| ASSIGNMENT |
Below this line is a set of entries; quote exactly the lines from the line that contains "right ear: (50, 181)" to the line that contains "right ear: (138, 204)", both lines included.

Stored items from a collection
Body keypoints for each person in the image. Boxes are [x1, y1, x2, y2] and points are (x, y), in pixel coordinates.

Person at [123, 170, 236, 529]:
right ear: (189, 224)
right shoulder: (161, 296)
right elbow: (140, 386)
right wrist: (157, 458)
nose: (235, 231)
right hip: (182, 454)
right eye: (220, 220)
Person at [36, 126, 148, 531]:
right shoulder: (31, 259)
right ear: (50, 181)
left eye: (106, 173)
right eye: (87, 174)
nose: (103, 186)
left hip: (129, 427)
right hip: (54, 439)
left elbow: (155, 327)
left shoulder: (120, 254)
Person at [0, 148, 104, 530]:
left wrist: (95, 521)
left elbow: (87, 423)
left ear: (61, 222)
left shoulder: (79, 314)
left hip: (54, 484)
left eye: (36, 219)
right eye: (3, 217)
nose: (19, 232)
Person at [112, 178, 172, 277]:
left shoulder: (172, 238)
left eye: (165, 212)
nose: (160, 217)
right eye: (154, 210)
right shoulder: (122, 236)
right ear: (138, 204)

---

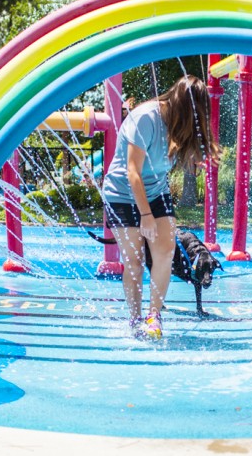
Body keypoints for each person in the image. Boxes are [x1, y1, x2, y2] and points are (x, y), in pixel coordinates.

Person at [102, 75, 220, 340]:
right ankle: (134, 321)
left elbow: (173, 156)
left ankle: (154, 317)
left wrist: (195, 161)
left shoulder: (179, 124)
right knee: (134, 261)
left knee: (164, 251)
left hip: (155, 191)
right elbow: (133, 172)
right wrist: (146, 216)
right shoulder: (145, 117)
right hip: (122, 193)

| PROBLEM SOLUTION |
right ear: (50, 181)
left eye: (106, 173)
right eye: (87, 174)
nose: (103, 186)
left hip: (129, 427)
right hip: (54, 439)
left elbow: (155, 327)
left shoulder: (120, 254)
Person at [0, 148, 104, 530]:
left wrist: (95, 521)
left elbow: (87, 423)
left ear: (61, 222)
left shoulder: (79, 314)
left hip: (54, 484)
left eye: (36, 219)
right eye: (3, 217)
nose: (19, 232)
Person at [112, 178, 172, 277]:
left shoulder: (172, 238)
left eye: (165, 212)
nose: (160, 217)
right eye: (154, 210)
right shoulder: (122, 236)
right ear: (138, 204)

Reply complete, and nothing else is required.